**PROBLEM TO SOLVE:** The entries below contain a stretch that opens with the line containing "left ear: (67, 307)" and closes with the line containing "left knee: (119, 216)"; set down that stretch exactly, both ends included, and nothing else.

**AVAILABLE RECORDS:**
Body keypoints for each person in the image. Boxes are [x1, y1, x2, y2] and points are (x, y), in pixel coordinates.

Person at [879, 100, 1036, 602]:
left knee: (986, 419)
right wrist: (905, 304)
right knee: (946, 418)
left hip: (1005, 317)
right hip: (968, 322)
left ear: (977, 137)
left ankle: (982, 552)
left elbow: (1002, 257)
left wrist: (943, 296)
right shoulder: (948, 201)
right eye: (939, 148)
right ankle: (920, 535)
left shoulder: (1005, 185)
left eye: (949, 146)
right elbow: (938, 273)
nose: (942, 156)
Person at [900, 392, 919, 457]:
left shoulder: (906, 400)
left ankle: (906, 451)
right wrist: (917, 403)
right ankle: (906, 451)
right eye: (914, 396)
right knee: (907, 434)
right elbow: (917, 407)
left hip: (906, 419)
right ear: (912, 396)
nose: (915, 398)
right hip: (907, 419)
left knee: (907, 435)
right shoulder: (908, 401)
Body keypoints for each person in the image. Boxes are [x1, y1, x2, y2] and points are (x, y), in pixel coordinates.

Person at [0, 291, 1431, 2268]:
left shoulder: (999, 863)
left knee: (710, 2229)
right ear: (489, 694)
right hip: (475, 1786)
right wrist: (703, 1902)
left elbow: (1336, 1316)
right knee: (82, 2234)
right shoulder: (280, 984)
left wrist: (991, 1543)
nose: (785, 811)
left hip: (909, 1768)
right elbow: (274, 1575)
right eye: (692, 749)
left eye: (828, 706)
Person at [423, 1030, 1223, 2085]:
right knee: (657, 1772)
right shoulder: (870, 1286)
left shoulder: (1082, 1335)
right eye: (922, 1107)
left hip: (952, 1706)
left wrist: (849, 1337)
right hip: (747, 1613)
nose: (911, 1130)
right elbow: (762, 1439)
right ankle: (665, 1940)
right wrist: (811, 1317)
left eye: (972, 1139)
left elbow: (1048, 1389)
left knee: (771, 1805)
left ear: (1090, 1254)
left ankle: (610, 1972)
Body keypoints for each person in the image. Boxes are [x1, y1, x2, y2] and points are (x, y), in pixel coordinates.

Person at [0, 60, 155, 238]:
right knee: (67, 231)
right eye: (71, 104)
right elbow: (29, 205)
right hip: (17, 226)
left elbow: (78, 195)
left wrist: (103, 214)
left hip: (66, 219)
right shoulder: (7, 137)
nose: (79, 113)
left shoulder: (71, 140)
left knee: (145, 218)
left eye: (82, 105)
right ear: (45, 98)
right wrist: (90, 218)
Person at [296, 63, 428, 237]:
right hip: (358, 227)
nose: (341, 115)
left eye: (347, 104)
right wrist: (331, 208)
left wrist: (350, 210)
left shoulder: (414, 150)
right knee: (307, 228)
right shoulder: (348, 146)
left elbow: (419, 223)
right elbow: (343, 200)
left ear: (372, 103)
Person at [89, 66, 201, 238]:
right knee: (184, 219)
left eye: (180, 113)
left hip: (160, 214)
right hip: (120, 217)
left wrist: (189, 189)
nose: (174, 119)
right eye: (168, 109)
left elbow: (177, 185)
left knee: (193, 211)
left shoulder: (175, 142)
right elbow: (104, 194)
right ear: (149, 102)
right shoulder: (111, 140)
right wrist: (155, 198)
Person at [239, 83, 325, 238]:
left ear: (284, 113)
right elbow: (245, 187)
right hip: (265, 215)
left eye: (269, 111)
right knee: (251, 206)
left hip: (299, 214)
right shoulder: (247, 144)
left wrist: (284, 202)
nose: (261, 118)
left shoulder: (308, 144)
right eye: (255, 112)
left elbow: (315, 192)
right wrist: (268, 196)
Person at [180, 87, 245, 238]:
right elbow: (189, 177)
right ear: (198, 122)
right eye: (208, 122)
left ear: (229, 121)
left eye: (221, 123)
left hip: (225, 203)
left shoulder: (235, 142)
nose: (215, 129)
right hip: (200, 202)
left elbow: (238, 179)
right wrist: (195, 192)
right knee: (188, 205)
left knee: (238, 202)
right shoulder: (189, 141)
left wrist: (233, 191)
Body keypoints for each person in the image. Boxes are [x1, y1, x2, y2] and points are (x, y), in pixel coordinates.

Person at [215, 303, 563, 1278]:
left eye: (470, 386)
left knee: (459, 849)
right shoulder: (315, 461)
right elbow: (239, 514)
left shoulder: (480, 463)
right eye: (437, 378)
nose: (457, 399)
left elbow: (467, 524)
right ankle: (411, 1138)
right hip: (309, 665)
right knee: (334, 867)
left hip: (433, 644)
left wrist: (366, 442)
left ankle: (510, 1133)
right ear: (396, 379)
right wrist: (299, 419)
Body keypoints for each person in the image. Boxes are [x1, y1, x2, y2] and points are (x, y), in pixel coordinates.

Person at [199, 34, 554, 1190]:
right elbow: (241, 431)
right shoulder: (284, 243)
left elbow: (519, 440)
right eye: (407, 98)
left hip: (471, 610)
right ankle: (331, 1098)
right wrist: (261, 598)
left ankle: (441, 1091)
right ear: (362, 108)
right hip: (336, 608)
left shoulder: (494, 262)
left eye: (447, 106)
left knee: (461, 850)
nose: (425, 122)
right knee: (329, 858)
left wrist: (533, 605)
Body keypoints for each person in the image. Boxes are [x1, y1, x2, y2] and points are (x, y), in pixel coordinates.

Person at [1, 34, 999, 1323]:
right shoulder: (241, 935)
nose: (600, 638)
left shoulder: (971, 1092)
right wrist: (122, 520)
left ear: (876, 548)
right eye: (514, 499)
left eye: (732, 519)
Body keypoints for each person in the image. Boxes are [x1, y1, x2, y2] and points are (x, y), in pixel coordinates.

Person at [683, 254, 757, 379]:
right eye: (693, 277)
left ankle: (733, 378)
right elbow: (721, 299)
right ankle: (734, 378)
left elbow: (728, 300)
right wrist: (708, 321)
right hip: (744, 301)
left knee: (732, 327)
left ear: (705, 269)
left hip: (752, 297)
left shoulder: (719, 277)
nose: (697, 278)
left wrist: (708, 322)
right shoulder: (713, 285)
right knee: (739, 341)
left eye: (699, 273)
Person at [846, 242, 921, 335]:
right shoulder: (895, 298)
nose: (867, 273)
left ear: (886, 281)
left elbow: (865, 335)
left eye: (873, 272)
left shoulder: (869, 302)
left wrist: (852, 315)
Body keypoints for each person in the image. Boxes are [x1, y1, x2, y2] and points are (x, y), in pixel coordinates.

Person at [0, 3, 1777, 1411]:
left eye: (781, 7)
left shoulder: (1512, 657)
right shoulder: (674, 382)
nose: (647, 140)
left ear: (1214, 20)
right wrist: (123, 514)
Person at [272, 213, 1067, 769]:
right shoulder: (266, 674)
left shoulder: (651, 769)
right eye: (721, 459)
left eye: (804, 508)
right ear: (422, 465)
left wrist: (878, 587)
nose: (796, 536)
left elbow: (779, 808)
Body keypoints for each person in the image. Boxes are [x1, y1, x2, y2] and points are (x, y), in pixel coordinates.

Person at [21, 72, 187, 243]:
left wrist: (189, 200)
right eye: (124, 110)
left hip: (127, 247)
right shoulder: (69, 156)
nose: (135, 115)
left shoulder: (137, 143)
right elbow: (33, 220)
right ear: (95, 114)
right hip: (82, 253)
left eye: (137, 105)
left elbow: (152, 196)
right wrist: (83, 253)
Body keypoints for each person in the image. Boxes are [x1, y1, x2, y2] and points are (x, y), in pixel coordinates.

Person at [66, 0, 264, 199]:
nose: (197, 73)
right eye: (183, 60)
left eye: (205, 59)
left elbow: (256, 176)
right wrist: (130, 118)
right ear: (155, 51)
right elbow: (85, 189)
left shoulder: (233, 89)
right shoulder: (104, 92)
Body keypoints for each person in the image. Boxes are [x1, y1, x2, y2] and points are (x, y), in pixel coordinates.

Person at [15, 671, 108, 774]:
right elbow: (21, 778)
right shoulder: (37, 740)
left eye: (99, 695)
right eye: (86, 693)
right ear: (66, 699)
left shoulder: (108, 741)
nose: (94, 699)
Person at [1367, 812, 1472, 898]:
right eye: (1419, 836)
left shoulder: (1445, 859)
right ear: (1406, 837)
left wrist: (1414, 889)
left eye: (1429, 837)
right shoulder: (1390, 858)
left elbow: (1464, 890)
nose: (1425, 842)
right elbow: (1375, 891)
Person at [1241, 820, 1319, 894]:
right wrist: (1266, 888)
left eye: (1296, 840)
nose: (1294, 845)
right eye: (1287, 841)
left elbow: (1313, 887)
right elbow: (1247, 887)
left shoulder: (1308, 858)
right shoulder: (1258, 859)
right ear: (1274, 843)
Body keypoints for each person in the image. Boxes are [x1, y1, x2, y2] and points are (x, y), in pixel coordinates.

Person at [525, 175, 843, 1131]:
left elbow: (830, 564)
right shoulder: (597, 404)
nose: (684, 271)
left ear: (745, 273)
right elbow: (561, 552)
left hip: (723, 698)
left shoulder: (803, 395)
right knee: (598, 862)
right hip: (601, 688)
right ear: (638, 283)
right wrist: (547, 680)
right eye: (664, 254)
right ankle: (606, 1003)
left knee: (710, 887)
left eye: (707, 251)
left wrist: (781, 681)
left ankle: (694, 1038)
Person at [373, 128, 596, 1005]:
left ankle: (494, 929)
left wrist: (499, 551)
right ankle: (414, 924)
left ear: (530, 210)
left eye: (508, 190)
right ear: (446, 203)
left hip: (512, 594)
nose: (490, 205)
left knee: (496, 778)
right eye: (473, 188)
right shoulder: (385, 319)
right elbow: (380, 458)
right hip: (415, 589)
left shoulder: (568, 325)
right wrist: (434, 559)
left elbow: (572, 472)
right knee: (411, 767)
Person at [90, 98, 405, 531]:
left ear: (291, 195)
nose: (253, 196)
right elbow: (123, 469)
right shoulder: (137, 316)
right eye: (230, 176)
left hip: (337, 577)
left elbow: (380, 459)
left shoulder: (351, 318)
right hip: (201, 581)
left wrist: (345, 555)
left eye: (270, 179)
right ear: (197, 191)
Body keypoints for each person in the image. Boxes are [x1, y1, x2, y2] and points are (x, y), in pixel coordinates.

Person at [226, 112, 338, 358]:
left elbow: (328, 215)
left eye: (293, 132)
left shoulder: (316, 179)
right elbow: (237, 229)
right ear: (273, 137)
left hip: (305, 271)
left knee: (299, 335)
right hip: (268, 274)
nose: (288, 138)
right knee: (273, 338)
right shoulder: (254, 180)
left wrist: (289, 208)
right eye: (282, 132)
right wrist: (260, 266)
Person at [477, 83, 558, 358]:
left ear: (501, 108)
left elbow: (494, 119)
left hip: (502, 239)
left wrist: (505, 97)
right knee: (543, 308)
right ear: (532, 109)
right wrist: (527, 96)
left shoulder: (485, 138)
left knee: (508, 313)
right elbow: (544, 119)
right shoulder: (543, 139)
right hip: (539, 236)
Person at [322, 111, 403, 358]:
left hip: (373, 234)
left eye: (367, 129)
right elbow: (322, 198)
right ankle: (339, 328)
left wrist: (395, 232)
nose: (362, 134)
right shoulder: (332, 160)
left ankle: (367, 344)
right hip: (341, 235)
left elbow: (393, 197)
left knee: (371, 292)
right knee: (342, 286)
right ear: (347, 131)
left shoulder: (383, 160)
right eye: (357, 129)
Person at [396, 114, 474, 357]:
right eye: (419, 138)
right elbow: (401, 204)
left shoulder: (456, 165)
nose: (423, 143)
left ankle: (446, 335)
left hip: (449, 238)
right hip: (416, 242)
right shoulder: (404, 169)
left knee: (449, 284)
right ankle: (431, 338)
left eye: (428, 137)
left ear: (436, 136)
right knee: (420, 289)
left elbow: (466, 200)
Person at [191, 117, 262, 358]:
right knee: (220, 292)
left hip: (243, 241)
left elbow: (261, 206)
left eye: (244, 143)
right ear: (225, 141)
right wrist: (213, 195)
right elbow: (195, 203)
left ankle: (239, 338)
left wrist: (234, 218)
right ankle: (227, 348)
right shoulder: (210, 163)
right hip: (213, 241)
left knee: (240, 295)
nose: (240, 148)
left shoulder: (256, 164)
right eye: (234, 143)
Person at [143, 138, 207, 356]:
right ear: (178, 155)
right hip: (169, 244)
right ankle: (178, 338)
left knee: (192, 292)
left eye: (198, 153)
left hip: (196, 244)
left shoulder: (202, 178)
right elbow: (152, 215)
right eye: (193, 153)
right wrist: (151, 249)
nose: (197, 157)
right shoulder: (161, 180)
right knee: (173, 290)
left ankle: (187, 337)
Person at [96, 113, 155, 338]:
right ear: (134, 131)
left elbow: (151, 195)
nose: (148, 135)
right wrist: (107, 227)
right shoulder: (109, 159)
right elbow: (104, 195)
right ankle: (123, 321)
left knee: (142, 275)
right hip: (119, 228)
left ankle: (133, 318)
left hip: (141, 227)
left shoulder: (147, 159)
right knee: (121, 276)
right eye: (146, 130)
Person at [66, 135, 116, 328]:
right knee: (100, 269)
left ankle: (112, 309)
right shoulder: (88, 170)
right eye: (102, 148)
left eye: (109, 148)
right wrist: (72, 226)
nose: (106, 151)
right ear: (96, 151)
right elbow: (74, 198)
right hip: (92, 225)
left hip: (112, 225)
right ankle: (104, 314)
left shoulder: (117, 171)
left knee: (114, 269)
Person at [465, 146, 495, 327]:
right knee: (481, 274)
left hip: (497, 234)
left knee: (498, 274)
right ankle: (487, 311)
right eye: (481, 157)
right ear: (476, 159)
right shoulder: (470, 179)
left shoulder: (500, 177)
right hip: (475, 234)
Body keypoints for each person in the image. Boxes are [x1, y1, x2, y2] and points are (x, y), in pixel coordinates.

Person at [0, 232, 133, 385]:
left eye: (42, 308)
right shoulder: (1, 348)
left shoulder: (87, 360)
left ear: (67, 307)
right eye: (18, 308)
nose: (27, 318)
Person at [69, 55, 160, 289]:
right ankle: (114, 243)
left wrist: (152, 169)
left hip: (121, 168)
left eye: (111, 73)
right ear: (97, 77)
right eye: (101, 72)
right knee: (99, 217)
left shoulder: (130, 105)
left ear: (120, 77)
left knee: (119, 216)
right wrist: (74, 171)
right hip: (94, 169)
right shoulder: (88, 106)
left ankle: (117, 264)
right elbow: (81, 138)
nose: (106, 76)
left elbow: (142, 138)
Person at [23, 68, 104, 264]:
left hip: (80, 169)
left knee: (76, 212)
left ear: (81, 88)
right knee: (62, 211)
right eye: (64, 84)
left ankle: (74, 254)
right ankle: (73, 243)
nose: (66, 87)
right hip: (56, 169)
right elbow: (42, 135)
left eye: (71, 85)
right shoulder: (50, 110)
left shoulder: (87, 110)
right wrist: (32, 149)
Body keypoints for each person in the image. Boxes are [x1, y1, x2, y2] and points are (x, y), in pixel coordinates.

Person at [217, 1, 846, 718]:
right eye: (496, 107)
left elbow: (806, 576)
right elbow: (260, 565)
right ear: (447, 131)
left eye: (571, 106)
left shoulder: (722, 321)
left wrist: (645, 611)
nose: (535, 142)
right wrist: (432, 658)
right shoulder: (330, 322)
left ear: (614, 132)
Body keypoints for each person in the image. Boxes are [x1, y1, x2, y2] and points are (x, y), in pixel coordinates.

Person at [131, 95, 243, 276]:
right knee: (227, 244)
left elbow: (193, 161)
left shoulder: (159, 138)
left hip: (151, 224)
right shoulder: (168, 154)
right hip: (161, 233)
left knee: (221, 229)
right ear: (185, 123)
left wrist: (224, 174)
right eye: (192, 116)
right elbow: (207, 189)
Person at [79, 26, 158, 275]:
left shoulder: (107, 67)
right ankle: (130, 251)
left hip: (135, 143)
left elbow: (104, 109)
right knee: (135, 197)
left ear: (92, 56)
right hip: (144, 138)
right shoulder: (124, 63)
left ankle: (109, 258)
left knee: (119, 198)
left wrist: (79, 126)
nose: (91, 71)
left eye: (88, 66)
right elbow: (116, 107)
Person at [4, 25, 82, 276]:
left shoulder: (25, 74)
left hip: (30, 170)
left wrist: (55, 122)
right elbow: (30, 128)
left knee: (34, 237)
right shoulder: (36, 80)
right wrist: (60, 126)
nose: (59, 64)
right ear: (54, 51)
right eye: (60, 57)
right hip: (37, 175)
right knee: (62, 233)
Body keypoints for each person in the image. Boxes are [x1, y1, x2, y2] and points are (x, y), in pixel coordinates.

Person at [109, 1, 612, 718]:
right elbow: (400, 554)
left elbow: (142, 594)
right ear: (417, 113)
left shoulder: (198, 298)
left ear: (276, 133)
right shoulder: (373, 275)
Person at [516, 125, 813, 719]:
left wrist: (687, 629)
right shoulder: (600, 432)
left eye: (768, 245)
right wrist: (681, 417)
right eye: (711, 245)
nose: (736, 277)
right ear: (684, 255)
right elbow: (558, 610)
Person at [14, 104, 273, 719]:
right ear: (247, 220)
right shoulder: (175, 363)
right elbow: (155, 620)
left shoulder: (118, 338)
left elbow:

**EXERCISE ANSWER:**
left ear: (67, 307)
right eye: (18, 308)
nose: (27, 318)
Person at [69, 55, 160, 289]:
right ankle: (114, 243)
left wrist: (152, 169)
left hip: (121, 168)
left eye: (111, 73)
right ear: (97, 77)
right eye: (101, 72)
right knee: (99, 217)
left shoulder: (130, 105)
left ear: (120, 77)
left knee: (119, 216)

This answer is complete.